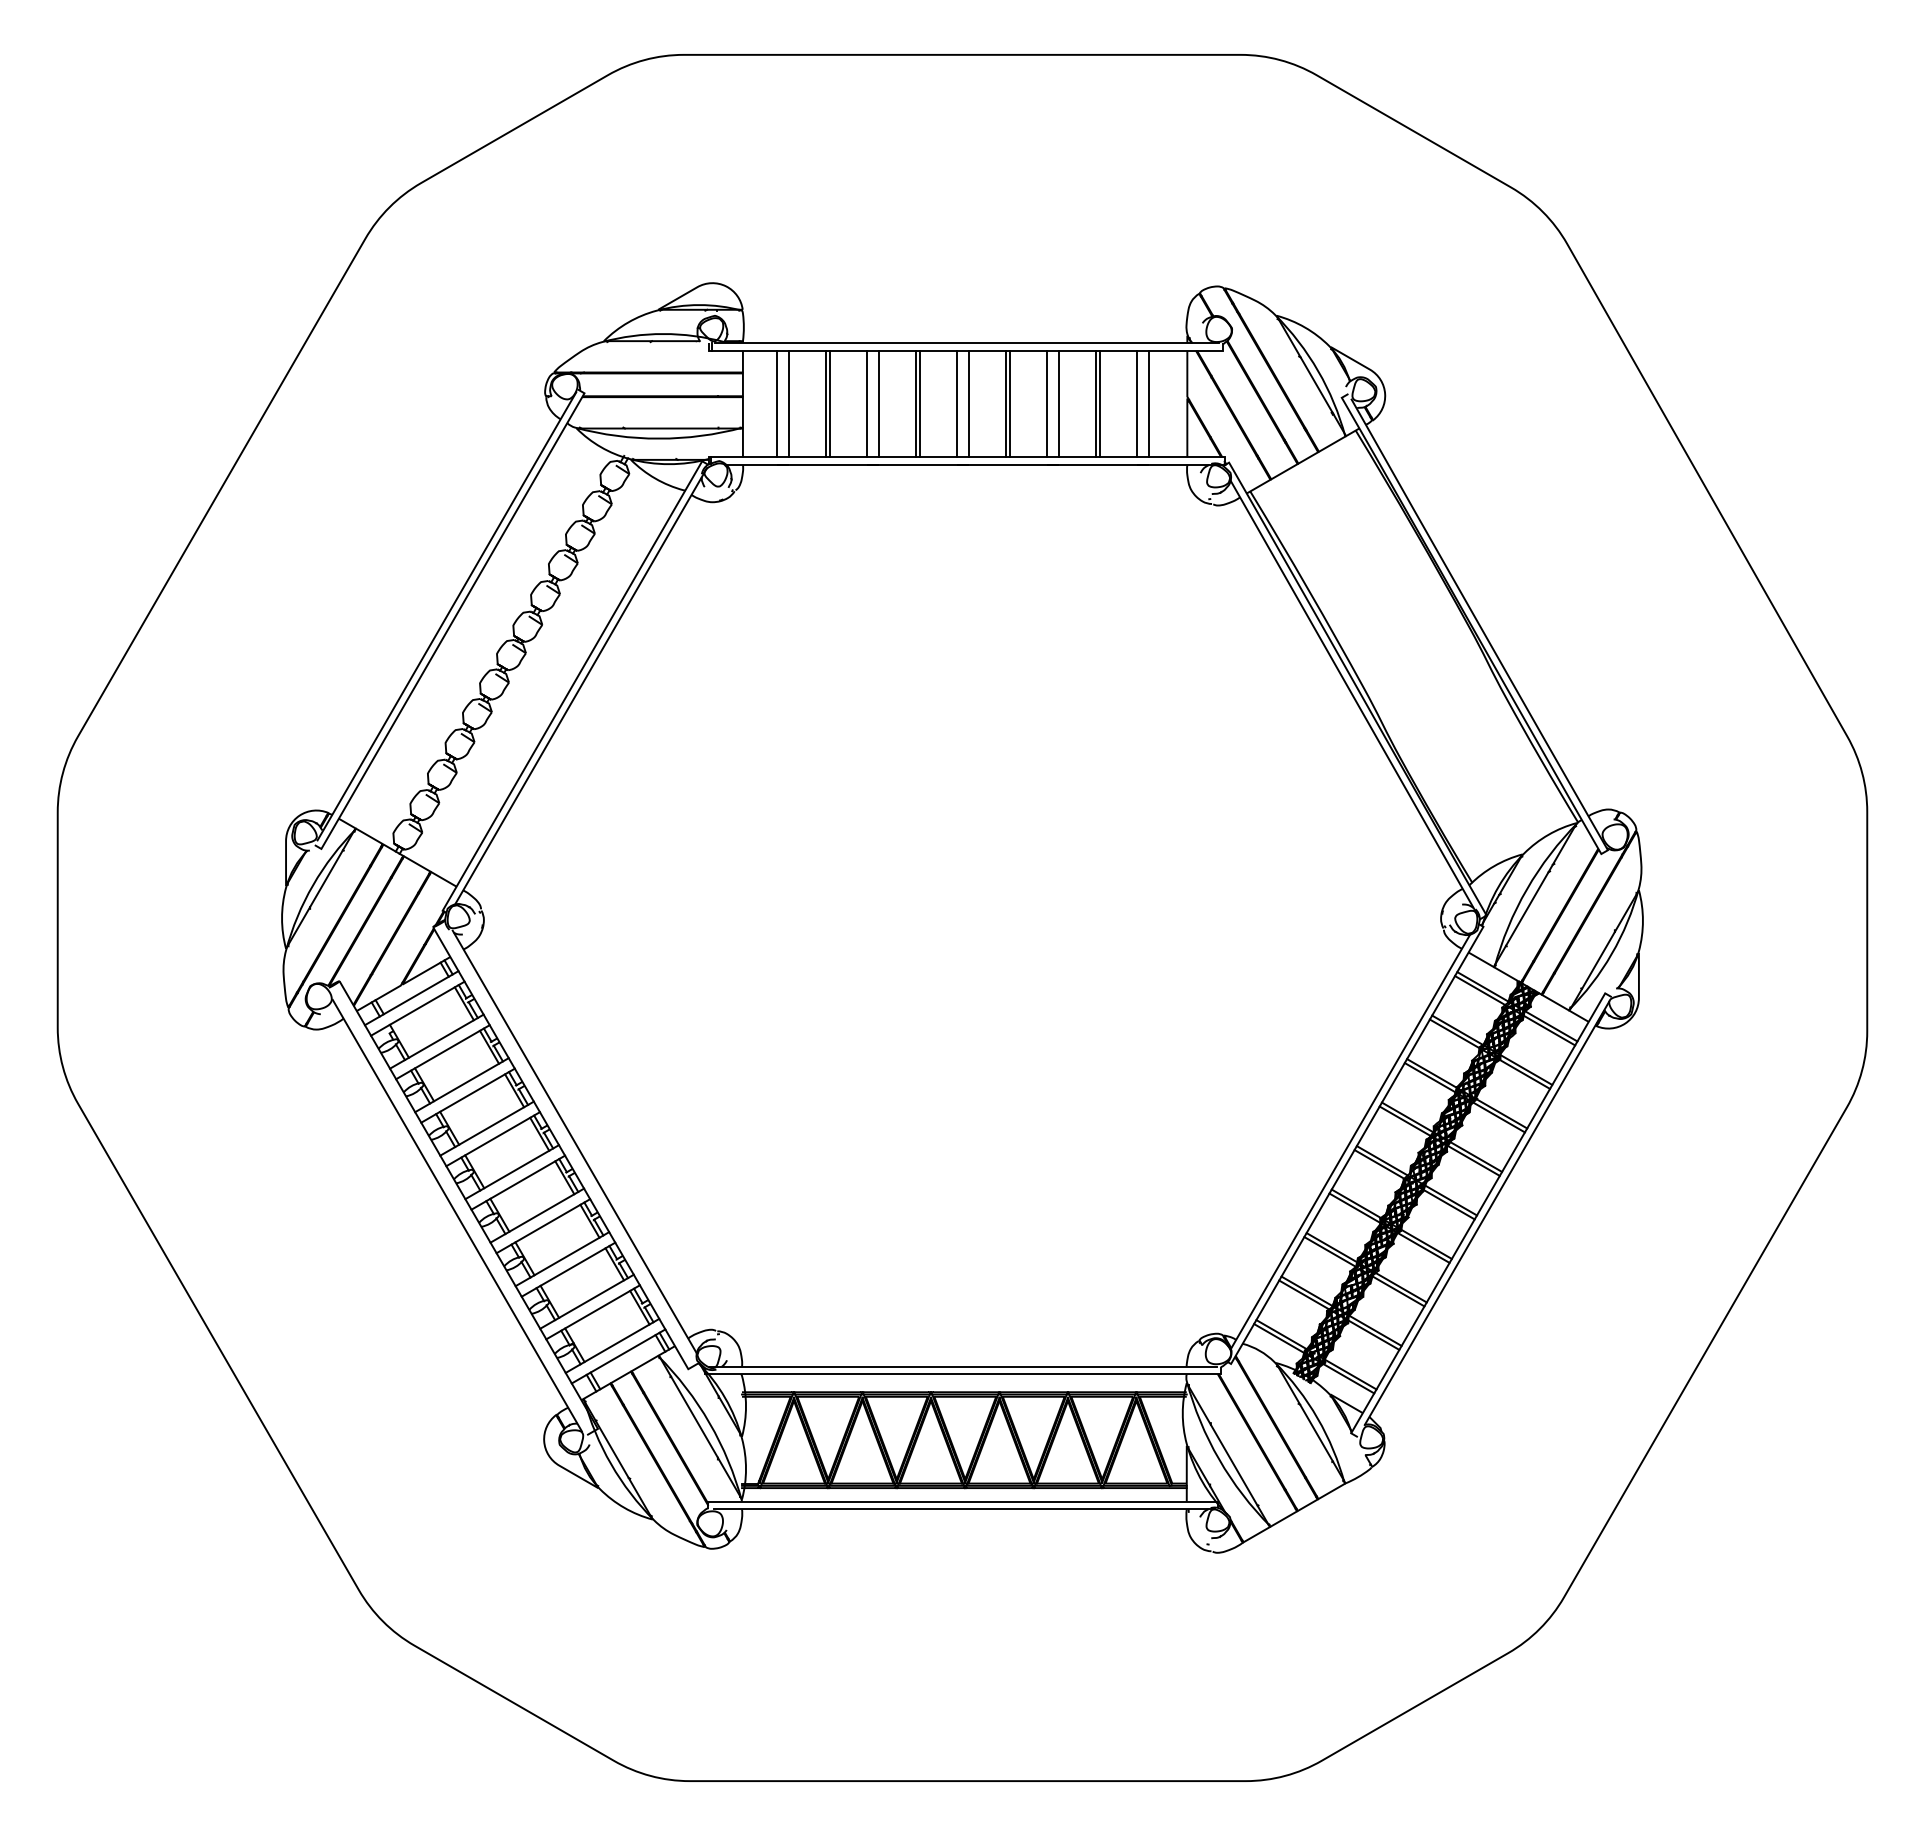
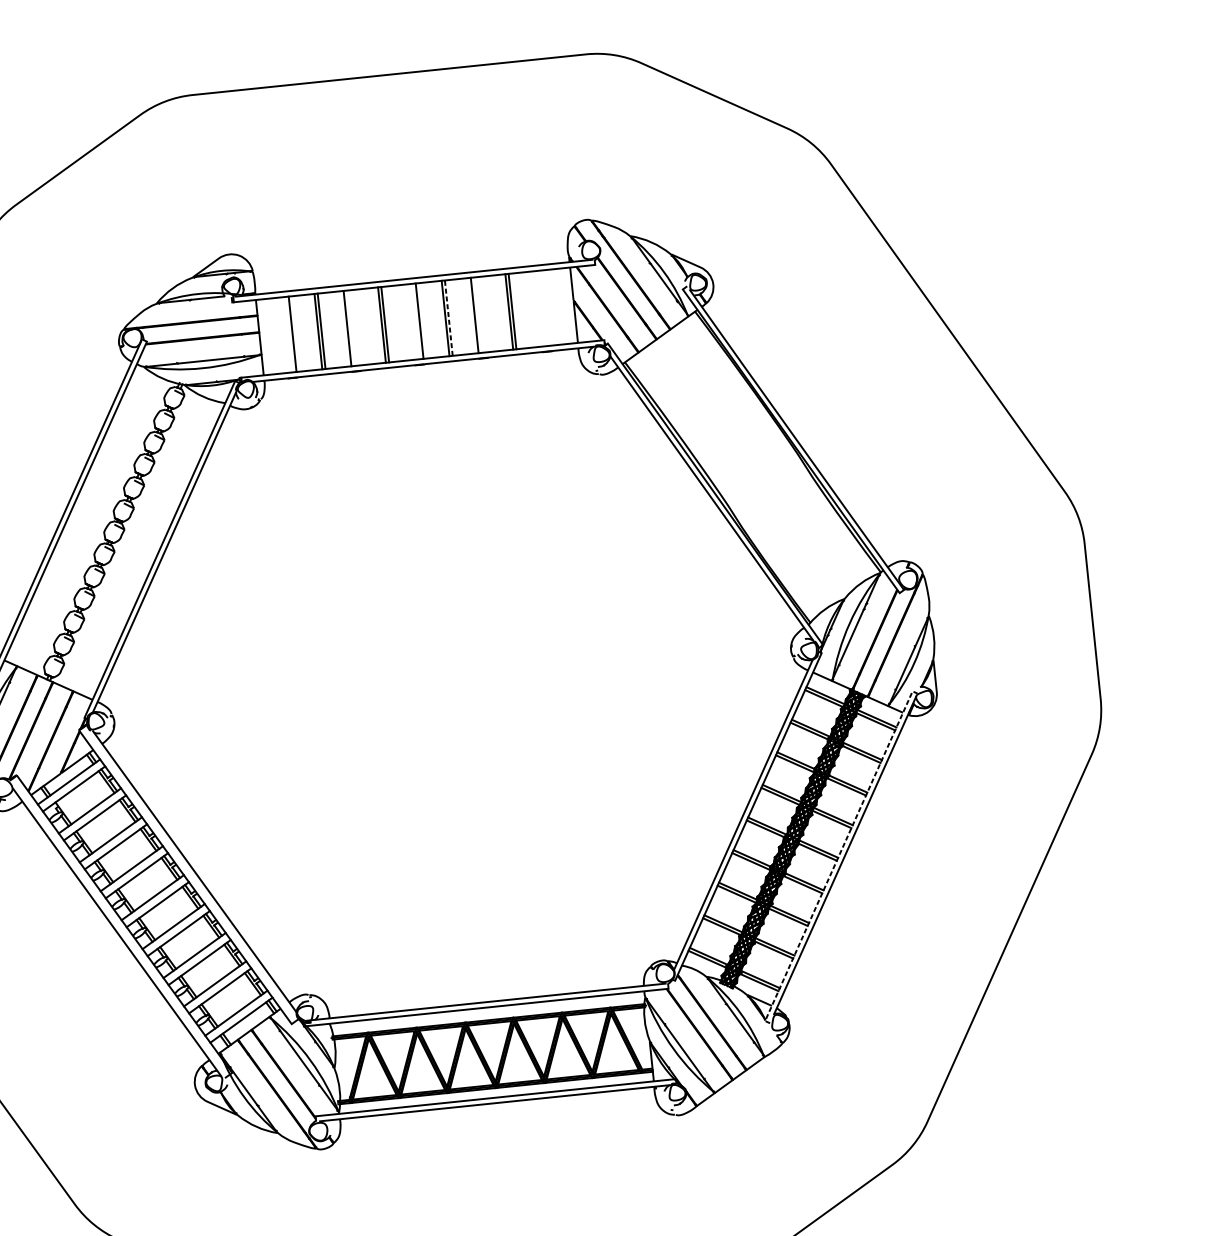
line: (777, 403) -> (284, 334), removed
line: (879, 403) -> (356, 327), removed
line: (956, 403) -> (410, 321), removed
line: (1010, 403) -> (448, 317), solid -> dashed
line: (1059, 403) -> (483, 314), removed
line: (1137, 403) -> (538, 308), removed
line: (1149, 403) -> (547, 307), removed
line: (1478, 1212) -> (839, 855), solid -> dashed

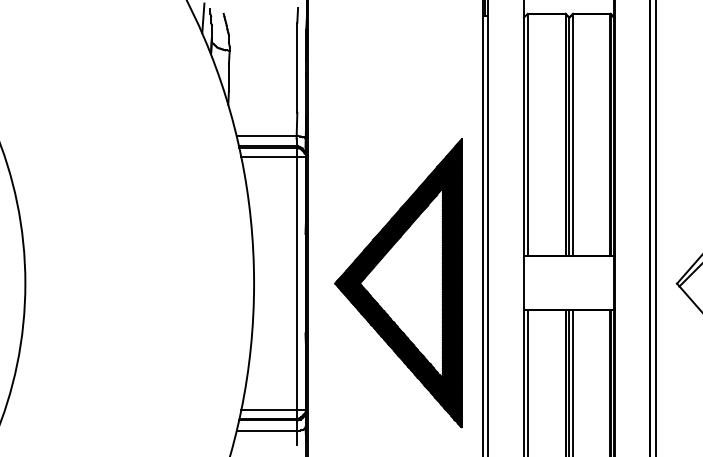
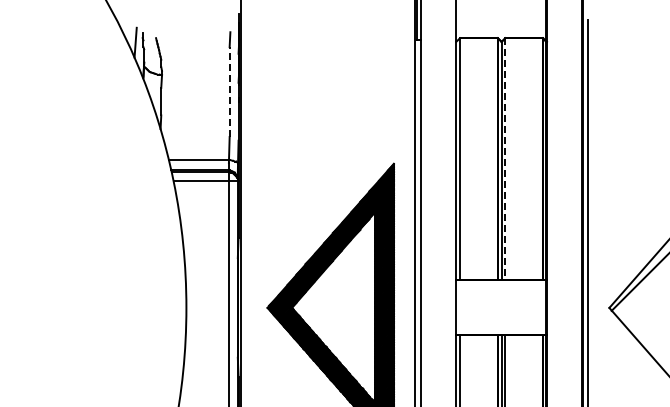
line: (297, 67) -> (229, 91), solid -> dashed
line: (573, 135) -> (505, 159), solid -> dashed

**What you will do:** Some lines above hold the word "removed". Copy all of them.

**Solution:**
line: (777, 403) -> (284, 334), removed
line: (879, 403) -> (356, 327), removed
line: (956, 403) -> (410, 321), removed
line: (1059, 403) -> (483, 314), removed
line: (1137, 403) -> (538, 308), removed
line: (1149, 403) -> (547, 307), removed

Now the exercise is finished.